* **Consigne 1**: Recopiez l'extrait sur les sécheresses et les pluies intenses de « Cependant, ces pluies » à « à se reconstituer. » en changeant « nappes souterraines » en « eaux souterraines ».

---------- Extrait choisi ----------

Selon le chercheur, "les sécheresses résultent du déficit d'eau sur une période prolongée, qui s'aggrave rapidement avec le réchauffement global, car l'eau s'évapore plus vite du terrain, alors que les pluies intenses sont le résultat de l'accumulation excessive de vapeur d'eau dans l'atmosphère favorisée par le réchauffement".
Cependant, ces pluies intenses, qui humidifient les sols, ne compensent pas toujours le déficit d'eau des nappes souterraines, qui constituent des réserves d'eau à long terme, puisqu'elles mettent plus longtemps à se reconstituer.

----------

* **Consigne 2**: Présentez sous forme de tableau Markdown, avec une colonne « N° » pour le numéro et une colonne « Ligne » pour le texte, les lignes des rangées allant de la ligne contenant « les coordonnées des » à la ligne contenant « mieux les connaitre », sans les lignes vides.

---------- Données fournies ----------

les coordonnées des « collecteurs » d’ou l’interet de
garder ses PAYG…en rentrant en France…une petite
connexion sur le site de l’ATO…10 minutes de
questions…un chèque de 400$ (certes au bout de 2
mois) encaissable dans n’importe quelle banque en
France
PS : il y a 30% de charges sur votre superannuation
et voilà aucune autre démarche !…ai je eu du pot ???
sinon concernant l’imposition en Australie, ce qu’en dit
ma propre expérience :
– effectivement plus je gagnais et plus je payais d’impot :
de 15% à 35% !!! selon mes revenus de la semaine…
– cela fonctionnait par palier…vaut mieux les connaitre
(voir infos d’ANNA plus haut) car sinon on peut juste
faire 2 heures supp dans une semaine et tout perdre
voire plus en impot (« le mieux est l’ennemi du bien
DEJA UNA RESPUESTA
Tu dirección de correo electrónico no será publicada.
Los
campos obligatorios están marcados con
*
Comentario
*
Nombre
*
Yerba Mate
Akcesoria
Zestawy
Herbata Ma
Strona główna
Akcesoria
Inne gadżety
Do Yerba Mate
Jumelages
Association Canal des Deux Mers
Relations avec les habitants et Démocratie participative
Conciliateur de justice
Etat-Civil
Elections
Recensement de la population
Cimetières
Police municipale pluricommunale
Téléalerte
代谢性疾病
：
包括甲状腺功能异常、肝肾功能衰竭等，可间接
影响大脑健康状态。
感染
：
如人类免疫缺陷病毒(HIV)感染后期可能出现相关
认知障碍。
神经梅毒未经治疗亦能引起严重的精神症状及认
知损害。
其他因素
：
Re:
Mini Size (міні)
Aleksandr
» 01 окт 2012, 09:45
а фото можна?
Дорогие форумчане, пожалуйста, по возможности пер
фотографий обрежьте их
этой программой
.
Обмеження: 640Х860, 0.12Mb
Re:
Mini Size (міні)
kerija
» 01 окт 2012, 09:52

----------
---------- Données fournies ----------

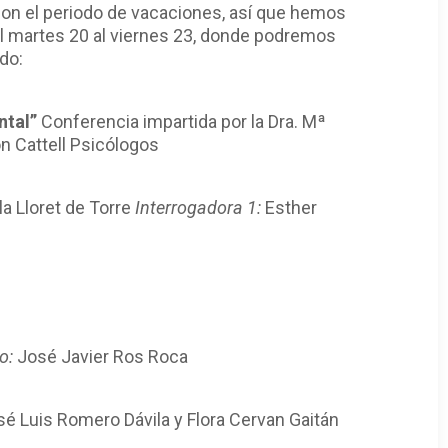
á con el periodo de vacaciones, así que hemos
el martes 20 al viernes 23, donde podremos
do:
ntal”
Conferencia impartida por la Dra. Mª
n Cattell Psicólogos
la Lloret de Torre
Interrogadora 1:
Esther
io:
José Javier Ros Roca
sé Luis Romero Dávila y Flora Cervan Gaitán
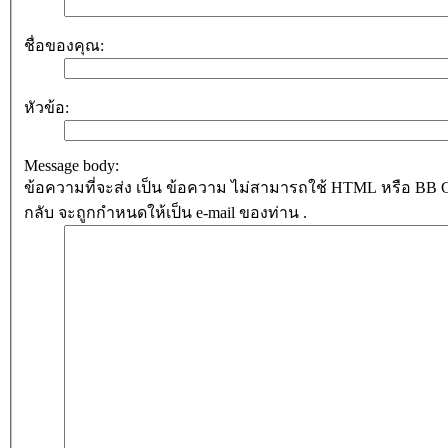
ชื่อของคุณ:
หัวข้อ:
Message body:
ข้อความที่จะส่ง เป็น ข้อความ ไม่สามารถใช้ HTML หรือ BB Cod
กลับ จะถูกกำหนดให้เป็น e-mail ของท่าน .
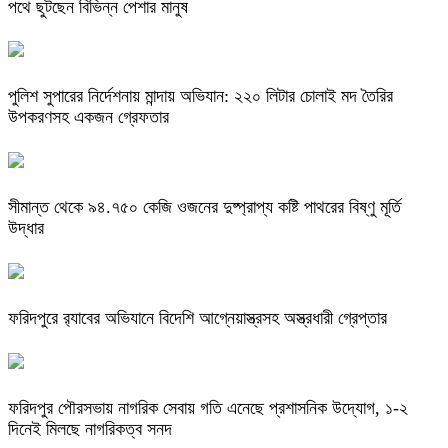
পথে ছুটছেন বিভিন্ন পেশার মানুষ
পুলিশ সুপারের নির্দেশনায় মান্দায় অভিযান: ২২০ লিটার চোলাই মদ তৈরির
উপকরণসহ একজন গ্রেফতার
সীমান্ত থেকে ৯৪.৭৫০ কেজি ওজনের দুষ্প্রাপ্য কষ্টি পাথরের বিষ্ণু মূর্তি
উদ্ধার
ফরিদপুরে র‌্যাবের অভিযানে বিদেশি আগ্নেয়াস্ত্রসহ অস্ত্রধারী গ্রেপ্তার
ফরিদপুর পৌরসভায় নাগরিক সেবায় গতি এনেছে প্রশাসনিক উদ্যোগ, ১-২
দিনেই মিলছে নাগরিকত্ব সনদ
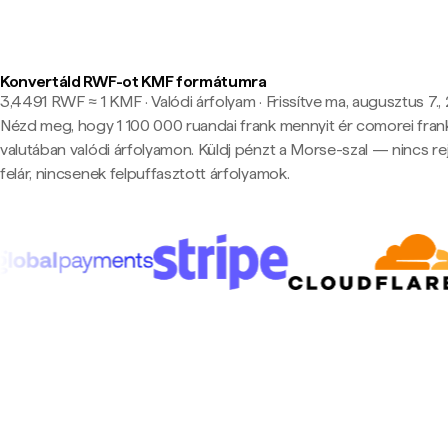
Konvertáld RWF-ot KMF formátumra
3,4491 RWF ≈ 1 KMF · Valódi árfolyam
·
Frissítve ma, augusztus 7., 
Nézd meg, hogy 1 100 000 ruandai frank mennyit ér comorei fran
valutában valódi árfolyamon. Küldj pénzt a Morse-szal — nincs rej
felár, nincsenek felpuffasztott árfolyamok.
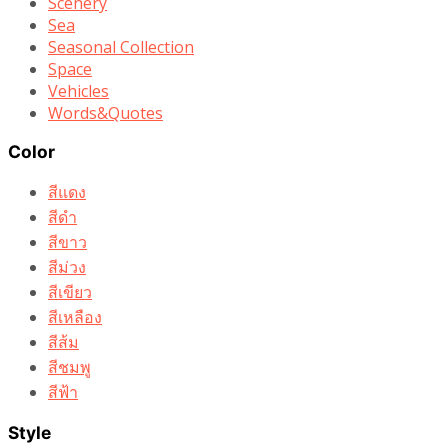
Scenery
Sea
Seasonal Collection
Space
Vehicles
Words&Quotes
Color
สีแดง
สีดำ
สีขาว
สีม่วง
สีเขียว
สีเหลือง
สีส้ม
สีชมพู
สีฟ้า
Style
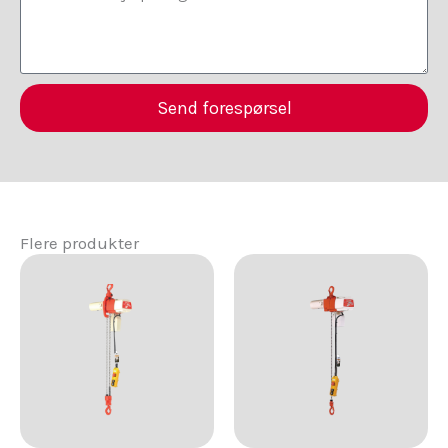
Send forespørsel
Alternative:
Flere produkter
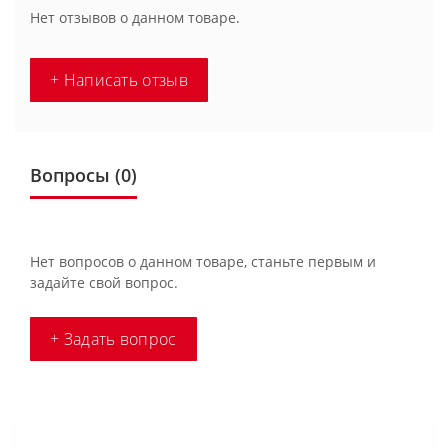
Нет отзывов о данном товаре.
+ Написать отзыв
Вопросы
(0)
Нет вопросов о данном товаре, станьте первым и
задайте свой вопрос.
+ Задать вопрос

----------
---------- Données fournies ----------

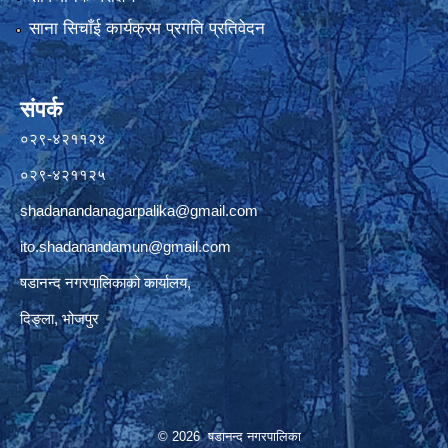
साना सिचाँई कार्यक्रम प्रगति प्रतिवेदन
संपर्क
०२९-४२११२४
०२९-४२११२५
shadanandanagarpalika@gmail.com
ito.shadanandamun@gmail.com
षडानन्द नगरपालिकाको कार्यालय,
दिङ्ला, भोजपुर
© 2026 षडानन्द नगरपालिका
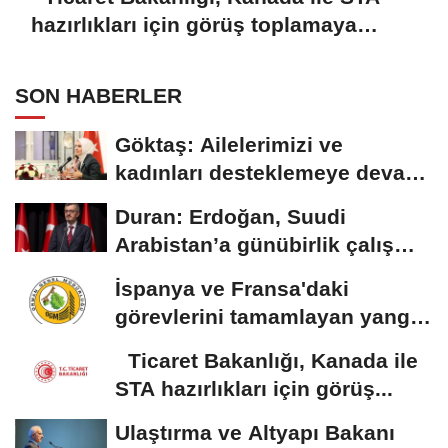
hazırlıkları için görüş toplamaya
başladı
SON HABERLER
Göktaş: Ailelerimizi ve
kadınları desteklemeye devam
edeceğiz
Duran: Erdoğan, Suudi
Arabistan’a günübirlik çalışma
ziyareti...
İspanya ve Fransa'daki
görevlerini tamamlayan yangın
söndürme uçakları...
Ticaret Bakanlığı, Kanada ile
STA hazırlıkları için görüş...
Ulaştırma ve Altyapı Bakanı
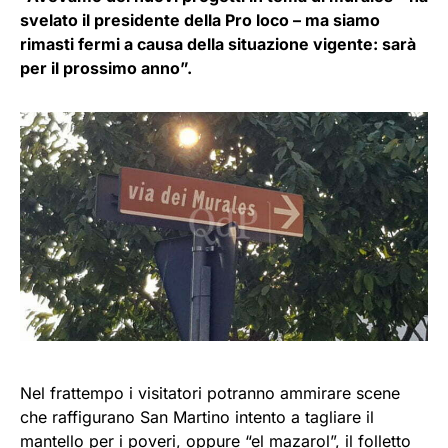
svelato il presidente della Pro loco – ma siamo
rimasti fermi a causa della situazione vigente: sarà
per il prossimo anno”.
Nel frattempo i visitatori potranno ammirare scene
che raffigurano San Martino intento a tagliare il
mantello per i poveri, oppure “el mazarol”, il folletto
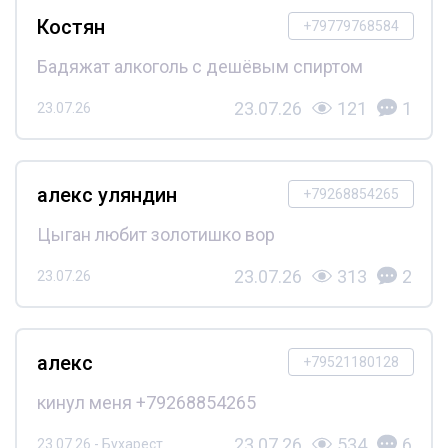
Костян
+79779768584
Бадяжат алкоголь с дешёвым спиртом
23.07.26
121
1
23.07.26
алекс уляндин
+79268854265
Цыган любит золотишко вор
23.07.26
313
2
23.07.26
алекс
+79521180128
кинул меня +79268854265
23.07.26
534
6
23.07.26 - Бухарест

----------

* **Solution 1**:
Cependant, ces pluies intenses, qui humidifient les sols, ne compensent pas toujours le déficit d'eau des eaux souterraines, qui constituent des réserves d'eau à long terme, puisqu'elles mettent plus longtemps à se reconstituer.

* **Solution 2**:
| N° | Ligne |
|---|---|
| 1 | les coordonnées des « collecteurs » d’ou l’interet de |
| 2 | garder ses PAYG…en rentrant en France…une petite |
| 3 | connexion sur le site de l’ATO…10 minutes de |
| 4 | questions…un chèque de 400$ (certes au bout de 2 |
| 5 | mois) encaissable dans n’importe quelle banque en |
| 6 | France |
| 7 | PS : il y a 30% de charges sur votre superannuation |
| 8 | et voilà aucune autre démarche !…ai je eu du pot ??? |
| 9 | sinon concernant l’imposition en Australie, ce qu’en dit |
| 10 | ma propre expérience : |
| 11 | – effectivement plus je gagnais et plus je payais d’impot : |
| 12 | de 15% à 35% !!! selon mes revenus de la semaine… |
| 13 | – cela fonctionnait par palier…vaut mieux les connaitre |